EXCERPTED DATA:
:::::
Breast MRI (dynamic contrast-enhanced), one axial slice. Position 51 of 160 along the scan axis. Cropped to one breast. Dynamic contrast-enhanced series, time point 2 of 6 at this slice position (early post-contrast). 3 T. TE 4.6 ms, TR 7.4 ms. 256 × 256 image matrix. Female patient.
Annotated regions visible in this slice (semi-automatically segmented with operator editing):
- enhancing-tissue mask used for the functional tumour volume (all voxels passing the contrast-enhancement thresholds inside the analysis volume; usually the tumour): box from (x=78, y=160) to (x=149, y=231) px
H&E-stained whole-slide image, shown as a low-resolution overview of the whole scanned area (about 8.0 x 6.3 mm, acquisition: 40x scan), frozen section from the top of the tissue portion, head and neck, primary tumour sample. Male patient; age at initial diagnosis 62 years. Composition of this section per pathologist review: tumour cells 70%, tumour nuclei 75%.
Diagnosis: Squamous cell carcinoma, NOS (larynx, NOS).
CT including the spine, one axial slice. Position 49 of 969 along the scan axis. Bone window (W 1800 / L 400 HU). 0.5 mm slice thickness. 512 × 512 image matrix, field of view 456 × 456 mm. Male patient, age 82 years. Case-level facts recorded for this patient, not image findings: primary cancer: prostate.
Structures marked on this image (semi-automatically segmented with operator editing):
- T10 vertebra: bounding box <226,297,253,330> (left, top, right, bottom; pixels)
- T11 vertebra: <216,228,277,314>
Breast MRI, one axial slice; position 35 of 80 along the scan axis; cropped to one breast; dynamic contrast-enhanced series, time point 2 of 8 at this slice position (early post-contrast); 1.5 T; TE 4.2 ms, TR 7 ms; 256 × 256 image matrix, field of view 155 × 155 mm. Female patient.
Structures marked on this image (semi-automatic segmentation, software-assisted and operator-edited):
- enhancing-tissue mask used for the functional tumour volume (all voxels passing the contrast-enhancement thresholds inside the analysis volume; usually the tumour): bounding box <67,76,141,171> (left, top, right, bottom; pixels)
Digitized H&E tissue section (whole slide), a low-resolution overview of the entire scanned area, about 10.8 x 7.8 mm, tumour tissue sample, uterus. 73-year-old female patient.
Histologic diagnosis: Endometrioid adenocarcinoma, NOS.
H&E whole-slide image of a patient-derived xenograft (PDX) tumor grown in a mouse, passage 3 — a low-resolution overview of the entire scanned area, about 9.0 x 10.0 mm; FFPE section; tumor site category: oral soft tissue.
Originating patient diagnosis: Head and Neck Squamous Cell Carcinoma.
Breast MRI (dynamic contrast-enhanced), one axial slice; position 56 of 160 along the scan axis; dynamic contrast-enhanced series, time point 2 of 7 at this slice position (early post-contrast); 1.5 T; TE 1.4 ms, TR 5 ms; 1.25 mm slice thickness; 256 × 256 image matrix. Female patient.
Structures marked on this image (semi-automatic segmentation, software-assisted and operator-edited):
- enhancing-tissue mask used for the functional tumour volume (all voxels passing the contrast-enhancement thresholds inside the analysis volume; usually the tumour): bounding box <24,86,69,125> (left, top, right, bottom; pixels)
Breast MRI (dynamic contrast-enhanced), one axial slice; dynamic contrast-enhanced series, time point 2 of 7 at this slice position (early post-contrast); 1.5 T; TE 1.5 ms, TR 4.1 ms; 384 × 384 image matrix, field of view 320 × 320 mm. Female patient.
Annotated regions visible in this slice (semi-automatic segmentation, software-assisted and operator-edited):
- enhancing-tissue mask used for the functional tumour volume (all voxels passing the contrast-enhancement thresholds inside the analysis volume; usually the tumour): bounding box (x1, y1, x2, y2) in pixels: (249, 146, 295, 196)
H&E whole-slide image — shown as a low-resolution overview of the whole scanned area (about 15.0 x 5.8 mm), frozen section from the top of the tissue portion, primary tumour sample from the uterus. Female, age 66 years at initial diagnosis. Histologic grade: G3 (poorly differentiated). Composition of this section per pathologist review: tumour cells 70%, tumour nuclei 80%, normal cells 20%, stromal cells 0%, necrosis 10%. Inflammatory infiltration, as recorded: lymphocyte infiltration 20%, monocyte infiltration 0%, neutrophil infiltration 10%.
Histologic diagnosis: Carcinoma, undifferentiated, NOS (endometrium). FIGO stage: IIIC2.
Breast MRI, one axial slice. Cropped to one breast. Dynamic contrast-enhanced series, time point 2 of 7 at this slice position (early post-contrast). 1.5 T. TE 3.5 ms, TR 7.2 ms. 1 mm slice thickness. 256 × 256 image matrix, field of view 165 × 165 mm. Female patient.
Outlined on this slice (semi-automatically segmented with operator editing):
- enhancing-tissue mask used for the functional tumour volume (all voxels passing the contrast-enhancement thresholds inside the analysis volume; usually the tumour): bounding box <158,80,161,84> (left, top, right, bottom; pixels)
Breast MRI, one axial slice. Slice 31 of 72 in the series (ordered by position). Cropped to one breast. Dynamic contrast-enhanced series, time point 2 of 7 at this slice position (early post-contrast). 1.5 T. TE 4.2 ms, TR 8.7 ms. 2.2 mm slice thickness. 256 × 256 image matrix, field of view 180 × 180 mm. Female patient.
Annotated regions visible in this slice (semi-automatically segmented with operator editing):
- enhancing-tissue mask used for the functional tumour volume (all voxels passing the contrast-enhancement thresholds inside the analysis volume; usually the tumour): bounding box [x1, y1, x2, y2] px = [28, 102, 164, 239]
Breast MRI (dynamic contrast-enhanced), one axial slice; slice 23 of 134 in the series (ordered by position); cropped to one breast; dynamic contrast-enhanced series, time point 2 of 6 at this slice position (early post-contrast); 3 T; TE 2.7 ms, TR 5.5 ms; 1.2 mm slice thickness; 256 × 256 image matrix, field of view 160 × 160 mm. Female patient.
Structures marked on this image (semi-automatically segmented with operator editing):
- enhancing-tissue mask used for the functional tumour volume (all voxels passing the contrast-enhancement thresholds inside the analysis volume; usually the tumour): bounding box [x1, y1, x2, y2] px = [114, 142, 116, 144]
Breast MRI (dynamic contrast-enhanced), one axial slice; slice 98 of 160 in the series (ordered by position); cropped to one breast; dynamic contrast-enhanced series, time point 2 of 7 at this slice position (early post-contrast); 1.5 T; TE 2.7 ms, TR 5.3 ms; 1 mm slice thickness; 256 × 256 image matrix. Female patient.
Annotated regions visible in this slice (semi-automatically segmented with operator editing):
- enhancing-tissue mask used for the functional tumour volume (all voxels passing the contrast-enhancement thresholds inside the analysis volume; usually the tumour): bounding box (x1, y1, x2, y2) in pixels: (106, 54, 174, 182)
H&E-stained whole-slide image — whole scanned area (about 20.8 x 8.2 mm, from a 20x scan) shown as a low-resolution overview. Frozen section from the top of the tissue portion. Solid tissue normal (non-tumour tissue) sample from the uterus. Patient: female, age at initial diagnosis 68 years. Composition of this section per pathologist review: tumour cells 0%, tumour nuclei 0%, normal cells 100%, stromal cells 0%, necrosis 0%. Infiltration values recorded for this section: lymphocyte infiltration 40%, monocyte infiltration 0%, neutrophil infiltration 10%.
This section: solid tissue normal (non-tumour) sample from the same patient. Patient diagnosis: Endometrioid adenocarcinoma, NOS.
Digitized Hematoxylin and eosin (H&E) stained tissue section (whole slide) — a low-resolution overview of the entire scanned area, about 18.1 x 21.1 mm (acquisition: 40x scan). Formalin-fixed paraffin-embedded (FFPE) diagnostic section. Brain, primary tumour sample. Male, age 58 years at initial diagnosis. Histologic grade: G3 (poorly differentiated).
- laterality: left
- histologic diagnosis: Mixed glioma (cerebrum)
:::::
WHAT TO DO: All lines from the one containing "H&E-stained whole-slide image —" to the last line above should be reproduced exactly, and no other lines should be given.

SOLUTION TO THE PROBLEM:
H&E-stained whole-slide image — whole scanned area (about 20.8 x 8.2 mm, from a 20x scan) shown as a low-resolution overview. Frozen section from the top of the tissue portion. Solid tissue normal (non-tumour tissue) sample from the uterus. Patient: female, age at initial diagnosis 68 years. Composition of this section per pathologist review: tumour cells 0%, tumour nuclei 0%, normal cells 100%, stromal cells 0%, necrosis 0%. Infiltration values recorded for this section: lymphocyte infiltration 40%, monocyte infiltration 0%, neutrophil infiltration 10%.
This section: solid tissue normal (non-tumour) sample from the same patient. Patient diagnosis: Endometrioid adenocarcinoma, NOS.
Digitized Hematoxylin and eosin (H&E) stained tissue section (whole slide) — a low-resolution overview of the entire scanned area, about 18.1 x 21.1 mm (acquisition: 40x scan). Formalin-fixed paraffin-embedded (FFPE) diagnostic section. Brain, primary tumour sample. Male, age 58 years at initial diagnosis. Histologic grade: G3 (poorly differentiated).
- laterality: left
- histologic diagnosis: Mixed glioma (cerebrum)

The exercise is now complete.